METHODS AND SYSTEMS FOR AUTOMATED TEMPLATE MINING FOR OBSERVABILITY

Info

Publication number: 20240119090
Type: Application
Filed: Jul 12, 2023
Publication Date: Apr 11, 2024
Inventors: Ramprasad Gopalsamy (CHENNAI), Sankar Nagarajan (CHENNAI), Shridhar Venkatraman (CAMPBELL, CA)
Application Number: 18/221,380

Abstract

A method for automated template mining for observability of a plurality of cloud applications and services comprising: collecting a stream of a plurality of semi-structured text messages; defining a structure for a pre-processing each semi-structured text message of the plurality of semi-structured text messages for a defined observability of an event; extracting one or more occurrences of the event from the plurality of semi-structured text messages; grouping a similar event into one or more unique templates; and creating a notification for a similar event when a template of one or more unique templates is detected in the semi-structured text message.

Description

Description

CLAIM OF PRIORITY

This application claims priority to U.S. Patent Application No. 63/388,927, filed on 13 Jul. 2022 and titled METHODS AND SYSTEMS FOR AUTOMATED TEMPLATE MINING FROM LOGS. This Provisional Patent Application is hereby incorporated by reference in its entirety.

BACKGROUND

Observability of an application or a service requires extracting insights from different parts of the underlying application environment to understand if there is any change of state that has significance for the management of the application in terms of its availability and performance.
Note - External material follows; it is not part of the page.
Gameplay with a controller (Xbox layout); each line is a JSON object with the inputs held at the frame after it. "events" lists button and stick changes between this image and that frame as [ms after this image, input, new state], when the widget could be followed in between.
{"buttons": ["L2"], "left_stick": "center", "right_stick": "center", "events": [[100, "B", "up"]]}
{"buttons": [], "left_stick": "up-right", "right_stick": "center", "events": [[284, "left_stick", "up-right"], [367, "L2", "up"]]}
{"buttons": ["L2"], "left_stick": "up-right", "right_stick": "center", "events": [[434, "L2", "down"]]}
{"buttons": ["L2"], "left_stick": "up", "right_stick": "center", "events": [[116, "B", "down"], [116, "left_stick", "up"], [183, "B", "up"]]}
Events are typically recognized through notifications created by some monitoring tool that collects data both arriving into the application or within components of the application. The event data are typically captured in multiple streams that are temporally ordered and contain semi-structured messages which means there are tagged elements in the message although entries in the elements have unstructured text and may not have defined limits.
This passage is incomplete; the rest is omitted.